Prior to and following the 1973 Roe v. Wade decision the Church has tried to provide care, compassion and assistance to women in crisis pregnancies. The Archdiocese of Boston today sponsors Pregnancy Help to provide spiritual and material assistance to women facing difficult choices about abortion. We also sponsor Project Rachel, a retreat program for women seeking counsel and healing after abortion.
We do not seek to judge or blame individuals, particularly women and families faced with excruciatingly difficult pregnancies. Our objective is to consider the implications of the proposed legislation, which among its provisions removes any limits to abortion in the third trimester of pregnancy. The legislation is being advocated on the basis of complex and emotionally wrenching medical cases, but the implications of these laws without limits can lead far beyond the hard cases.

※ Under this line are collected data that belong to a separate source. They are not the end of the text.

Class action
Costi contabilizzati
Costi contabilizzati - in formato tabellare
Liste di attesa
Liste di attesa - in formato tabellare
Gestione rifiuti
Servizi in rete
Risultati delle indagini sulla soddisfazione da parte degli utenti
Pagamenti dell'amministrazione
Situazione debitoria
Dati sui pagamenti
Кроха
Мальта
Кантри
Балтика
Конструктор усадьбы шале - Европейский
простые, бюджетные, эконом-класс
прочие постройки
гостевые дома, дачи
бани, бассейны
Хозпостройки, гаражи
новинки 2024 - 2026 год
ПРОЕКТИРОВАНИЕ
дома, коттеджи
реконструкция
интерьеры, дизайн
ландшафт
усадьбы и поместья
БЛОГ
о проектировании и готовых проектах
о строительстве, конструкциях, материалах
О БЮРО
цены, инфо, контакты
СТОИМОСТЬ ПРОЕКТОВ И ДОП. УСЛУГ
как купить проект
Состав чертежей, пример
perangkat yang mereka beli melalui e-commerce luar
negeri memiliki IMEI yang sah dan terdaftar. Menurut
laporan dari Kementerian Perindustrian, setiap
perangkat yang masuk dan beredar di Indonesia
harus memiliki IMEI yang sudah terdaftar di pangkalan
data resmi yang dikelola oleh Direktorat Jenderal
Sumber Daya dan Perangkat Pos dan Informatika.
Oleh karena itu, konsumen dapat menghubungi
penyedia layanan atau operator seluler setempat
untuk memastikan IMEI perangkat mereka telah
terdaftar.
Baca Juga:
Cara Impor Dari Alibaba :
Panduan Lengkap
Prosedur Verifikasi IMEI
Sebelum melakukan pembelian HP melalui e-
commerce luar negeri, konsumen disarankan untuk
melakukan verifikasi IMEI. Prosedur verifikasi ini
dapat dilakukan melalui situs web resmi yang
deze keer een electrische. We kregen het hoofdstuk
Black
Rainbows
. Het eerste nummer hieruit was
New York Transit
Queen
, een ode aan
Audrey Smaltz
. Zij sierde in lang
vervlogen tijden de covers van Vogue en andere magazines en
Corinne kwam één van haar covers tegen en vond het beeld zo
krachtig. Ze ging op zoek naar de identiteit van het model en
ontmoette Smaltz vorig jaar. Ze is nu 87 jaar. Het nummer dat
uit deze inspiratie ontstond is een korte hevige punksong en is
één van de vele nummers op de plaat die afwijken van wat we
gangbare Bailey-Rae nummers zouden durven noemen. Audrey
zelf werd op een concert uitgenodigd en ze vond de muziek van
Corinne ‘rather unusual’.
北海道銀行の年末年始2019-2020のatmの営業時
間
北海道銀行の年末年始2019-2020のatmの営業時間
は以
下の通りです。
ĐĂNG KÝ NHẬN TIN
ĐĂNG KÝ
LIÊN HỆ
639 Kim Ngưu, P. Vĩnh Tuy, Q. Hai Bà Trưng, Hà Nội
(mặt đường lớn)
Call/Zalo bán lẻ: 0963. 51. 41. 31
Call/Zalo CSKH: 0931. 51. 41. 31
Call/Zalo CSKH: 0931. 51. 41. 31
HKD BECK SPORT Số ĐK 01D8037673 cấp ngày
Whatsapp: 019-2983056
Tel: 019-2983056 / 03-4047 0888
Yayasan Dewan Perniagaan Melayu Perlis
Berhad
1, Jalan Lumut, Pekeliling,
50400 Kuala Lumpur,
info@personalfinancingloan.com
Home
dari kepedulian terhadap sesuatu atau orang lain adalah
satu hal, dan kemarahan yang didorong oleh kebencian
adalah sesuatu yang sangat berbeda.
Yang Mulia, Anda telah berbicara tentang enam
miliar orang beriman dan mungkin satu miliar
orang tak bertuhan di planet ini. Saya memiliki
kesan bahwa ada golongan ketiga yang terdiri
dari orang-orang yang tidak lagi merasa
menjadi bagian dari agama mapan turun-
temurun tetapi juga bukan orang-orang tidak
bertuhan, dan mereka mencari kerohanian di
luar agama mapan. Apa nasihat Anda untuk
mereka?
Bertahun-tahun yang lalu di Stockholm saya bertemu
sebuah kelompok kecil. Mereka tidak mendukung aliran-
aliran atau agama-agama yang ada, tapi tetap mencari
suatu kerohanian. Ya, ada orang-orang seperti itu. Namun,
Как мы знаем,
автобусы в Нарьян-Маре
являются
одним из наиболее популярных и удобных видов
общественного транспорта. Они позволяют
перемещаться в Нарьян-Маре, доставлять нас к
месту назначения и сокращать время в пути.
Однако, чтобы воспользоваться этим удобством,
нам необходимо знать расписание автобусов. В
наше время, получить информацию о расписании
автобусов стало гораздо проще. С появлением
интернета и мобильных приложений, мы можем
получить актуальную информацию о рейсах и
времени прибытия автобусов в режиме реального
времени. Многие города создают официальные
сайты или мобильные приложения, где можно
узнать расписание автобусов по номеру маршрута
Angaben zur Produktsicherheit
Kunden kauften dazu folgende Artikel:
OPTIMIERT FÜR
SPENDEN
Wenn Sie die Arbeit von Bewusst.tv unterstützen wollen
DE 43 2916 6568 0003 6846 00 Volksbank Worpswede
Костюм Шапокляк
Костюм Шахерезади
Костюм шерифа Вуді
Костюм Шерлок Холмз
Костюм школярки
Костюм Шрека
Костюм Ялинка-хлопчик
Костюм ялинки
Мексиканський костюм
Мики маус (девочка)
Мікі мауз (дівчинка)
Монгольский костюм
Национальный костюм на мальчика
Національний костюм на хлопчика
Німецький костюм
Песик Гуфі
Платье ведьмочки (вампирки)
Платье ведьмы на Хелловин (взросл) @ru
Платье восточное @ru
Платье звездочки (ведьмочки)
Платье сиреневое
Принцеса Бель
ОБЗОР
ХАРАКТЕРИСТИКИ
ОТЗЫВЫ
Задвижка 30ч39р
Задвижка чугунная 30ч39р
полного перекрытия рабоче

The proposed legislation (HB 3320 and SB 1209) presents all citizens of the Commonwealth with a serious moral question concerning the protection of human life. Legislators, I hope, will not presume that broad support in Massachusetts for legal abortion automatically translates into willingness on the part of the public to embrace the extreme provisions of these bills. These realities deserve our serious consideration with the highest convictions of what is right and our full compassion. And the unborn children who will be most directly impacted by the proposals deserve to have their lives protected.